I'm very happy to be here now, and for however long they will have me.  I'm grateful I met Paige and Manny, for all those Saturday mornings with Fawn and Jagger, and for the chance to sell books with Emily and Sue who I swear are maybe the best booksellers ever! And of course Tosh, a sort of Jedi master of all things literary.  I read better now - and more, things that would have never interested me before. 

It wasn't easy being new, learning the staff and the customers (who truly are the best) and getting my legs here but I did. I remember hoping Jagger or Fawn would eventually like me and being relieved when both did.  I think of Jagger a lot (gone now too) and still expect to see him sometimes curled up in a ball behind the register sleeping or maybe keeping watch a little bit, over Glenn's shop, our shop. 

Friday, June 5, 2015

Book Soup Turns 40!

With our 40th anniversary just around the corner, Julia Callahan of Rare Bird Books and former Book Soup glory shares not one, but TWO tear-jerking remembrances from ye olde bookshop: 

"I started working at Book Soup when I was 22. I was working as a Page at Paramount Pictures, made no money, and decided working at a bookstore for extra money was the way to go. I had been in LA for about a year and I had some friends, but not many (I knew no one when I moved here).

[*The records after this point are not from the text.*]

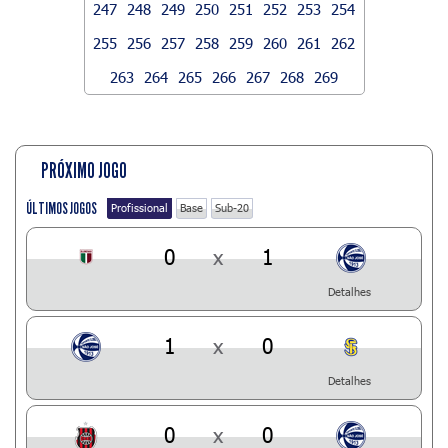
247
248
249
250
251
252
253
254
255
256
257
258
259
260
261
262
263
264
265
266
267
268
269
PRÓXIMO JOGO
ÚLTIMOS JOGOS
Profissional
Base
Sub-20
0
x
1
Detalhes
1
x
0
Detalhes
0
x
0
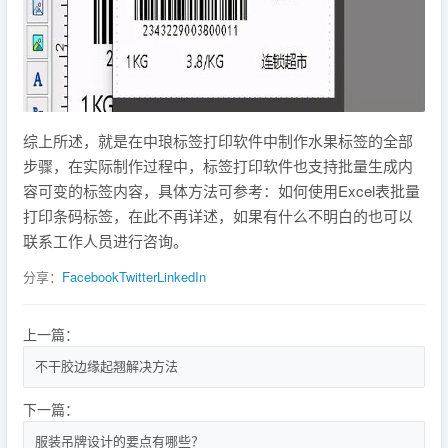
综上所述，就是在中琅标签打印软件中制作水果标签的全部
步骤，在实际制作过程中，标签打印软件也支持批量生成内
容可变的标签内容，具体方法可参考：如何使用Excel表批量
打印条码标签，在此不再详述，如果有什么不明白的也可以
联系工作人员进行咨询。
分享：
Facebook
Twitter
LinkedIn
上一篇：
不干胶边缘起翘解决方法
下一篇：
服装吊牌设计的要点有哪些？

My Book Soup co-workers became family. I remember Ruth and Sue and Amy bringing a bit of extra food with them and making me eat healthy because I was making so little money, I could barely afford to eat. I remember Nancy giving me dating advice. Manny and I fought like siblings. Scott and I talked baseball. Fawn always made me tell her what I was reading. I remember walking into Book Soup and feeling like I was home. It felt like someone would care for me there. Like there were people that asked how my daw was going and what was new in my life. 

I still fully believe Book Soup is the reason I stayed in Los Angeles. I would have hauled myself back to San Francisco by now if it weren't for the amazing people I am lucky enough to call friends. Of course, the most significant relationship that came out of my time at Book Soup was with Tyson Cornell, with whom I've helped build Rare Bird Books & Lit. I was his assistant at Book Soup and now here we are, five years and hundreds of books later, with a company that just keeps growing.

That store was truly a blessing for me."


"It's no secret that the Marketing and Publicity department used to drink a lot. In our defense, on a good day we worked 12 hours, but normally we were there for 14-16 hours. Still, we drank a lot. I'm not sure when it began, perhaps before I ever came to Book Soup, but at 5pm every day we had what we called Draper Time (after Don Draper from Mad Men). We'd all go over to Red  Rock or Mirabelle and have a few drinks, chat for a while, and then go back to work.

It's a memory that seems like it can only happen in your 20s. Going to that bar across the street from your office where everybody knows your name. We drank whiskey and talked books and got to know each other in that special way that people who work closely together for very long days go. It is one of my favorite memories. Every time I drive by State (which used to be Red Rock), different memories flood back. Great times. Great friends. Learning some of the most important lessons of my life."